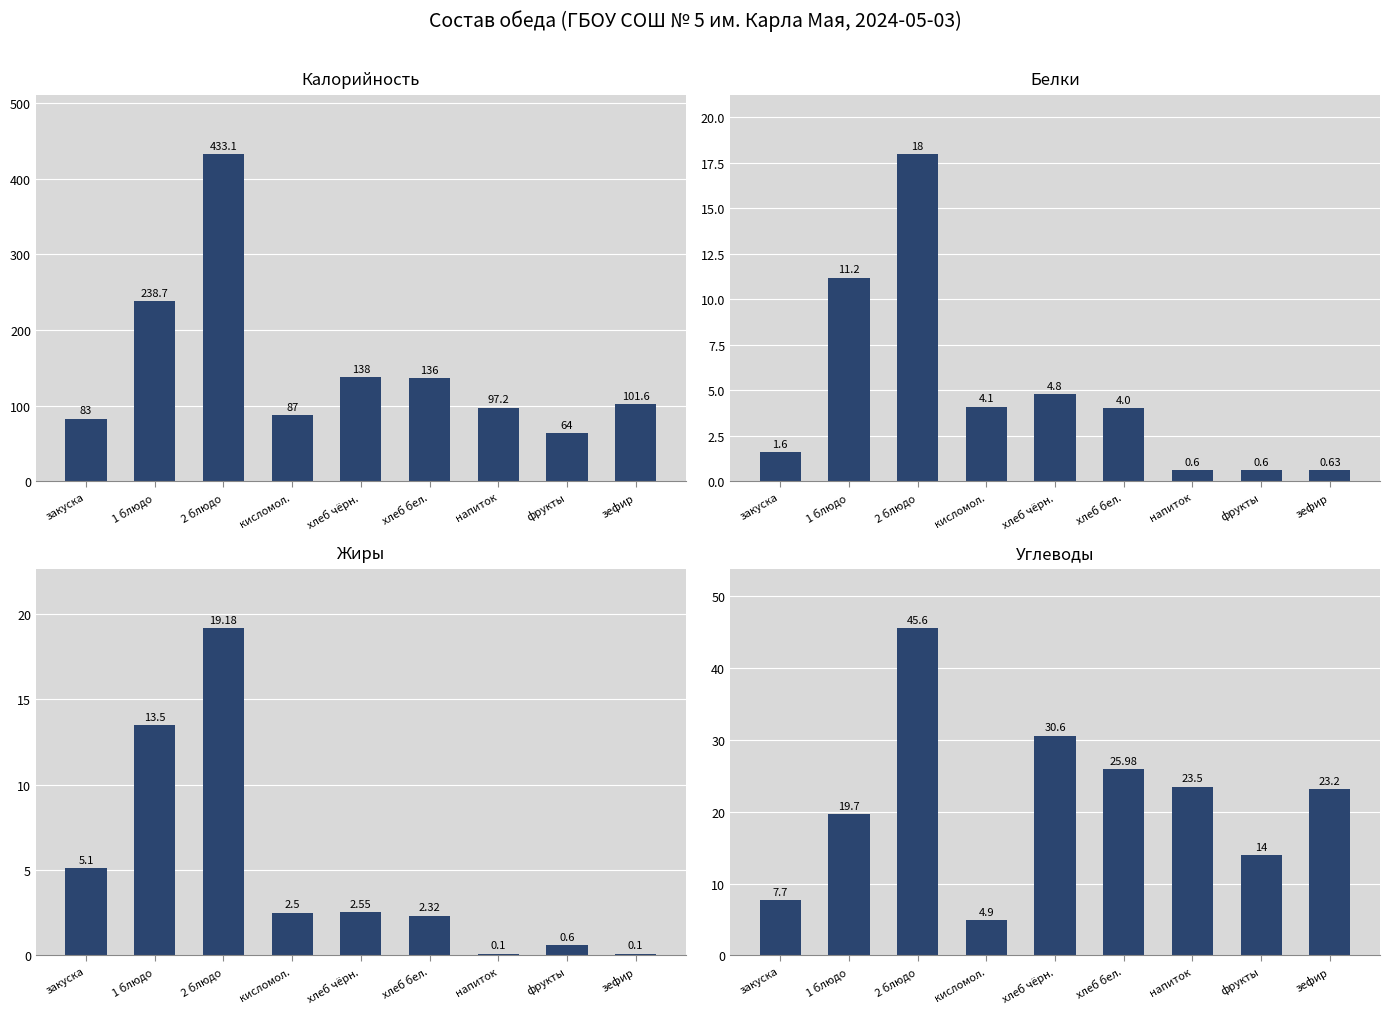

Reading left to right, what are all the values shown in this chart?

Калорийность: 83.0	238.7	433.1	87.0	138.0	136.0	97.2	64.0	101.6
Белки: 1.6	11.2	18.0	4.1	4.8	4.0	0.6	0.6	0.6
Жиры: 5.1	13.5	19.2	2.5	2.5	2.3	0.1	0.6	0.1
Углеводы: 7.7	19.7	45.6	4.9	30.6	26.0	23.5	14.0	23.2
---+---
Set out the lines above as a numbered list, skipping the blank ones and omitting the picture.

1. Reading left to right, what are all the values shown in this chart?
2. Калорийность: 83.0	238.7	433.1	87.0	138.0	136.0	97.2	64.0	101.6
3. Белки: 1.6	11.2	18.0	4.1	4.8	4.0	0.6	0.6	0.6
4. Жиры: 5.1	13.5	19.2	2.5	2.5	2.3	0.1	0.6	0.1
5. Углеводы: 7.7	19.7	45.6	4.9	30.6	26.0	23.5	14.0	23.2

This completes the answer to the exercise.